Bref, je devais agir différemment avec elle, lui montrer qu’elle n’était pas une fille comme les autres, pas une proie ni un bout de viande comme les féministes ont tendance à considérer quand on agit de la sorte. Je ne parviendrai décidément jamais à comprendre les femmes ; en tout cas, je peux faire mine que je la comprends et que je suis différent des autres et tirer mon épingle afin de parvenir à passer ne serait-ce qu’une nuit avec elle.
 
L’enjeu était de taille car pas mal de gars de la promotion se la disputaient, tel un trophée de chasse. Mais j’avais une avance sur les autres, du moins d’un point de vue académique : j’étais le meilleur, j’avais déjà donc commencé à faire mes preuves. Mais cela ne semblait pas suffire…
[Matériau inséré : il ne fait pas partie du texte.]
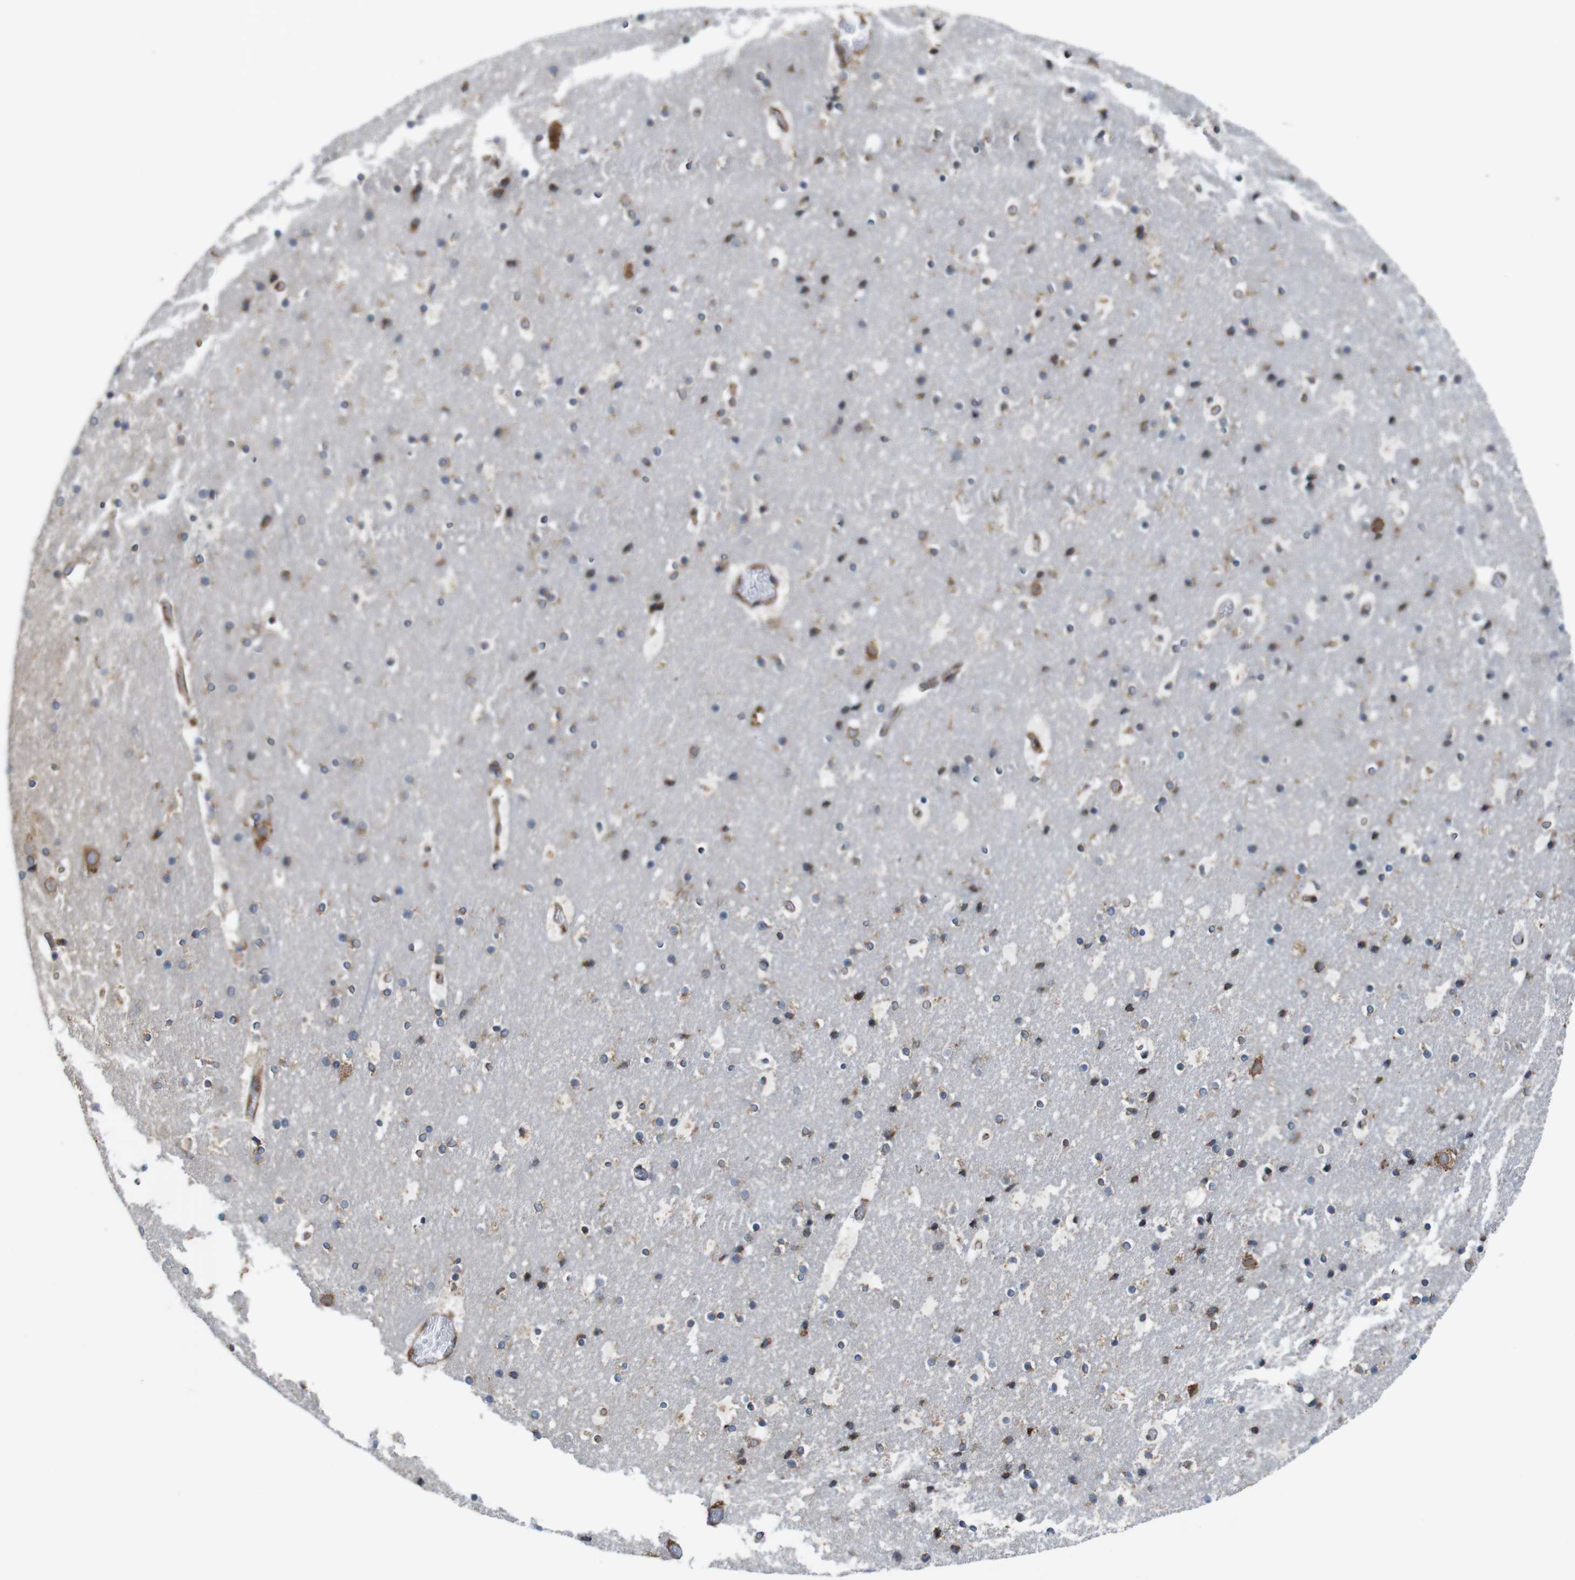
{"staining": {"intensity": "moderate", "quantity": ">75%", "location": "cytoplasmic/membranous"}, "tissue": "cerebral cortex", "cell_type": "Endothelial cells", "image_type": "normal", "snomed": [{"axis": "morphology", "description": "Normal tissue, NOS"}, {"axis": "topography", "description": "Cerebral cortex"}], "caption": "Protein expression by IHC demonstrates moderate cytoplasmic/membranous staining in approximately >75% of endothelial cells in benign cerebral cortex. (DAB (3,3'-diaminobenzidine) IHC with brightfield microscopy, high magnification).", "gene": "UGGT1", "patient": {"sex": "male", "age": 57}}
Plusieurs fois, j’avais tenté des approches subtiles, à la fin d’un entraînement ou d’un cours théorique, où j’essayais d’en apprendre davantage sur elle, sa vie, sa famille, le genre de choses dont les filles aiment bien parler, lui montrant un intérêt tout particulier.
Mais elle restait complètement fermée à mes avances, ce qui ne faisait que me frustrer davantage. Cette fille avait besoin de s’amuser, je pense même qu’elle sait bien s’amuser. Sous ces airs innocents et un peu rigides, se cache une petite coquine qui apprécierait bien de glisser le long de ma barre, à l’instar de la petite secrétaire. D’ailleurs, elle savait sûrement à qui elle aurait faire si cela venait à se réaliser et si elle avait prêté attention un tant soit peu aux rumeurs qui couraient dans l’Académie, notamment celle concernant la réputation de mon sexe qu’on surnommait désormais L’engin de rêve, surtout depuis l’histoire avec Lisa, Greg ayant décidément plus que la langue bien pendue.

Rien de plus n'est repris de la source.